Entretenimiento: Alternando entre juegos electrónicos y Actividades artísticas y deportivas.

Cómo se divierten los chicos hoy

Qué actividades priorizan los niños en su tiempo libre; cómo hacer para que la tecnología no arrase con las actividades artísticas, deportivas, el juego y la lectura

Por Micaela Urdinez  | LA NACION

Alejo vivía con su familia (padres y dos hermanas) en un departamento de tres ambientes en Villa Pueyrredón. Y si bien sus padres se las ingeniaban para que pudiera hacer actividades deportivas o artísticas después del colegio, lo cierto es que pasaba la mayor parte de su tiempo libre expuesto a pantallas. “Podía estar cuatro o cinco horas, sobre todo con la tele. No había espacio y se tenía que entretener con algo”, cuenta su madre, Lorena.

Hace un mes, la familia se mudó a una casa de cinco ambientes, con patio y terraza en Villa Maipú, y su relación con la tecnología cambió notablemente: hoy, el promedio de horas que destina a cualquier aparato electrónico bajó a 2 o 3 por día. El hecho de tener más espacio y más posibilidades de juego hizo que disminuyera su interés por mirar videos en YouTube, jugar en la computadora, con la PlayStation o mirar televisión.

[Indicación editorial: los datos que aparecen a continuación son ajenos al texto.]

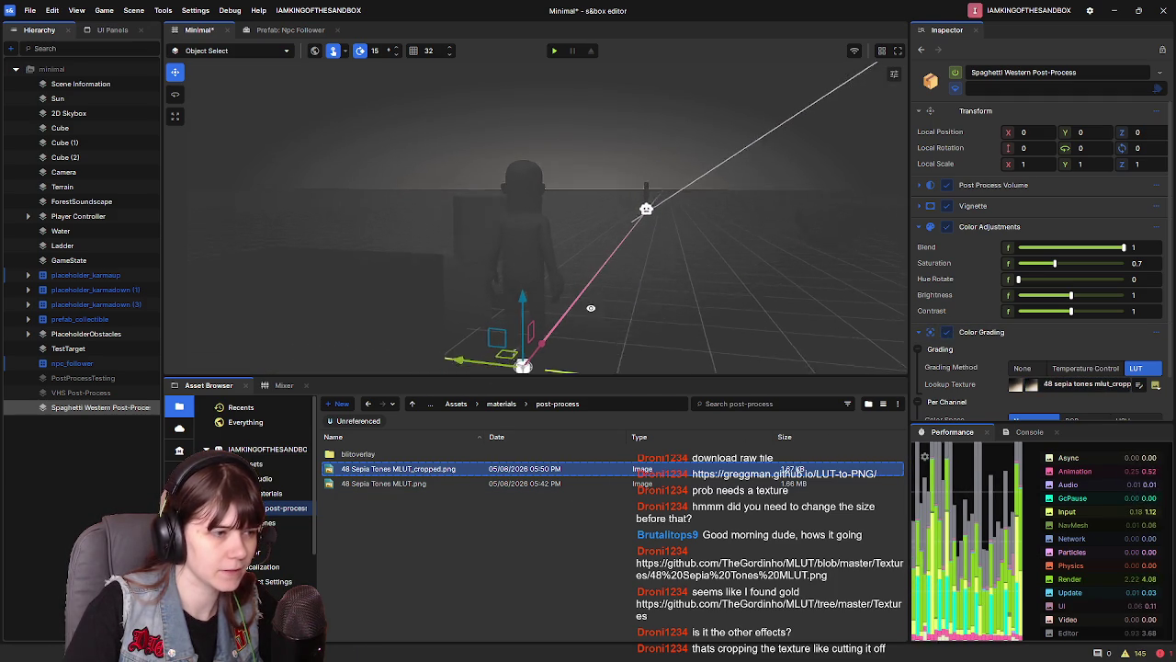
pyautogui.rightClick(470, 468)
pyautogui.click(567, 446)
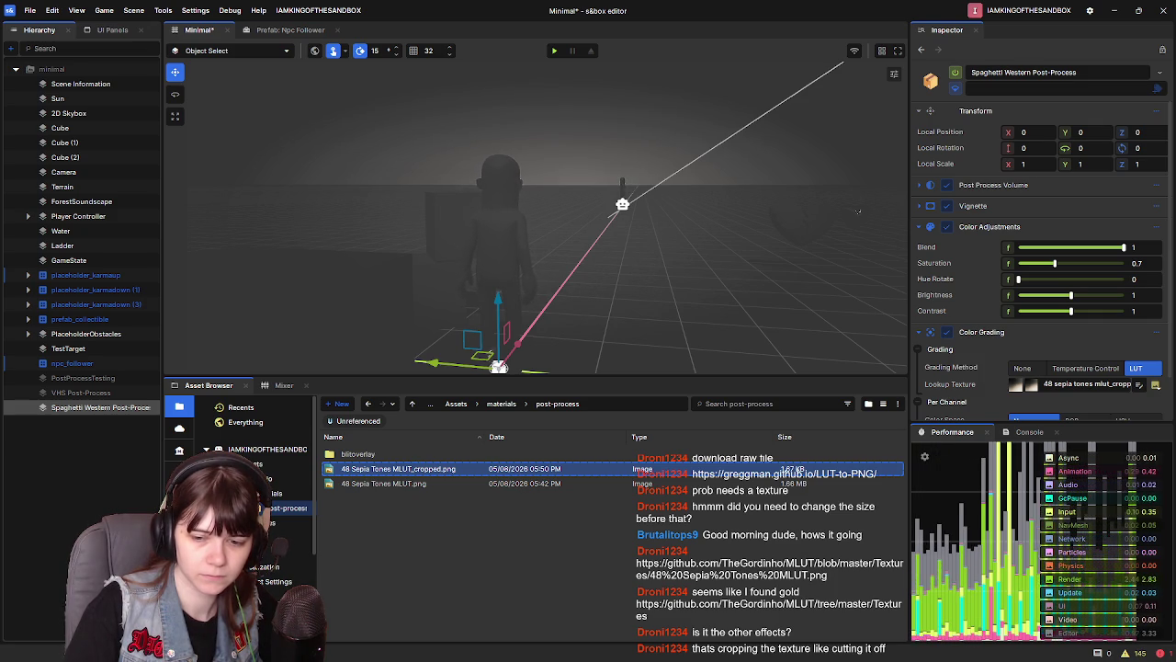
pyautogui.press('alt+Tab')
pyautogui.rightClick(746, 327)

Alejo es sólo uno de los exponentes de esta nueva generación de nativos digitales que dialogan en forma permanente con el DVD, los videojuegos, los teléfonos celulares, los reproductores multimedia portátiles, la computadora y la televisión, y que a la hora de divertirse encuentran en la tecnología un aliado ideal para pasar el tiempo.

Pero si bien es cierto que una gran c antidad de niños realiza un uso abusivo de las nuevas tecnologías o de la televisión, también lo es que casi la mitad de la niñez aún suele jugar al aire libre con una frecuencia recomendada (3 o más veces por semana). Esto quiere decir que si se les dan las herramientas y los espacios necesarios, los niños disfrutan de poder correr, ensuciarse, jugar, inventar cosas y desplegar todas sus potencialidades.

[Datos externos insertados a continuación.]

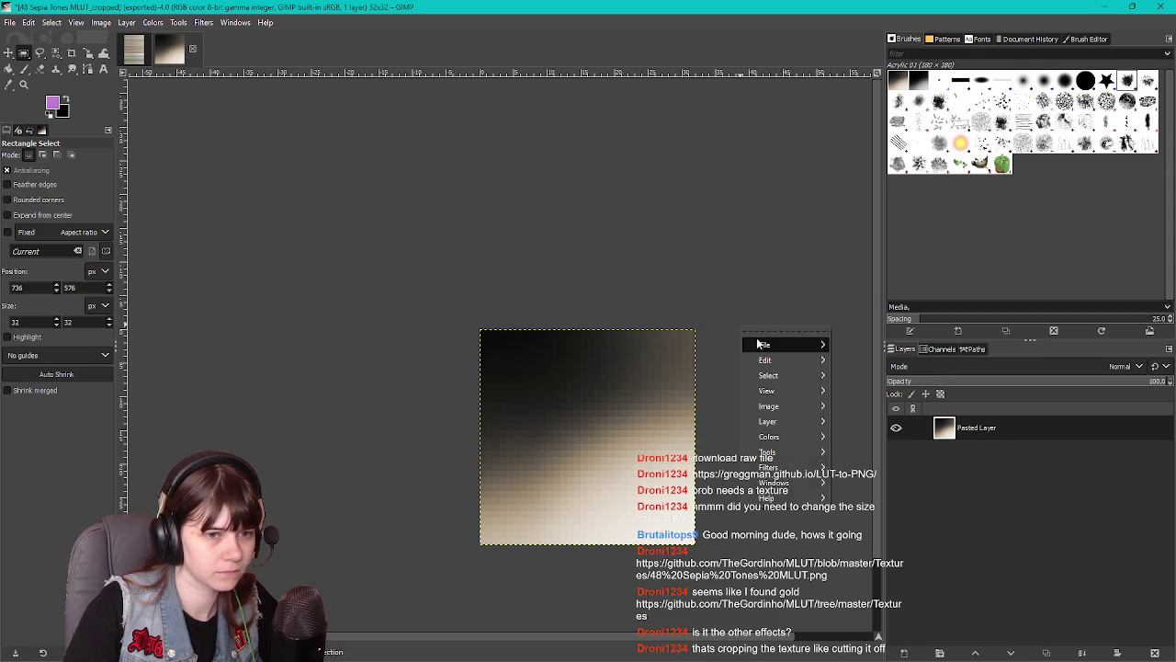
# Hide Pasted Layer, activate the original LUT layer, and paste its tile into the 32x32 image
pyautogui.click(781, 331)
pyautogui.click(135, 52)
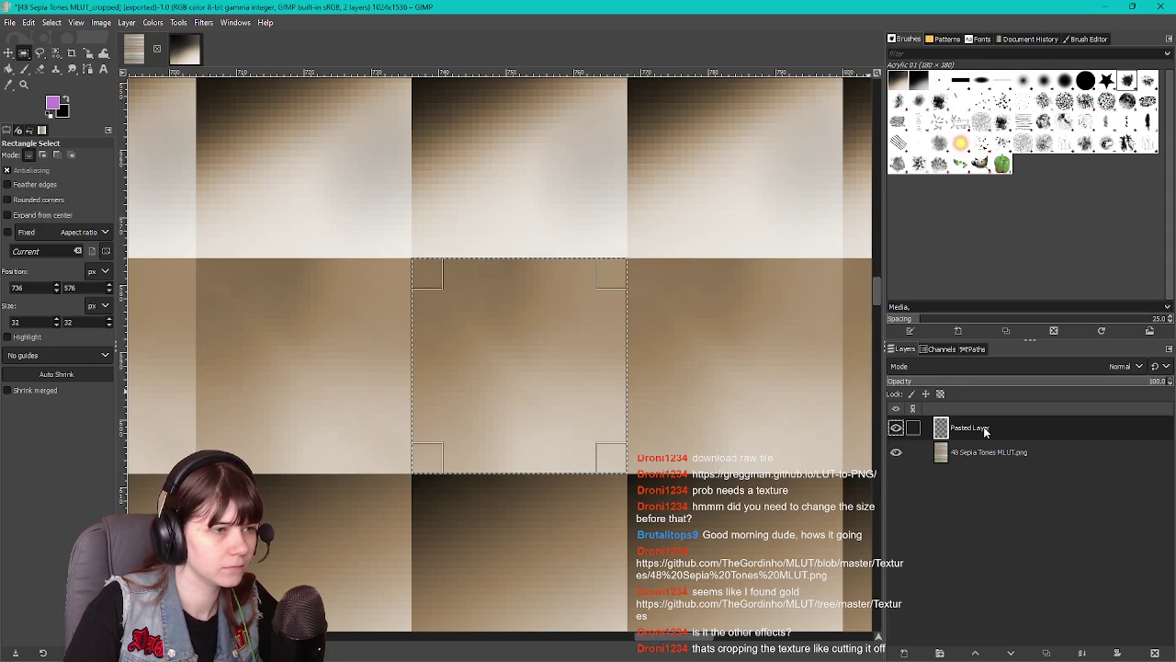
pyautogui.click(895, 429)
pyautogui.click(982, 454)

Porque ya es sabido el profundo impacto que puede tener el juego, el deporte, el arte y la lectura en la vida de los niños. Además de que los ayuda a crecer intelectual, mental, emocional, física y socialmente, también los lleva a experimentar diferentes estados de ánimo, poner a prueba sus conocimientos, aprender la relevancia de jugar en grupos, disfrutar de competir sanamente, desplegar su imaginación y tolerar las diferencias, entre tantos otros aprendizajes.

En el caso de Alejo, como actividades extraescolares asiste a una escuelita de fútbol en el barrio dos veces por semana, lo que lo llevó a fanatizarse por Boca Juniors y el Barcelona. Los sábados desarrolla sus dones percusionistas (acaba de recibir una batería para su cumpleaños) en la Escuela Popular de Percusión que La Chilinga desarrolla en su sede de Saavedra.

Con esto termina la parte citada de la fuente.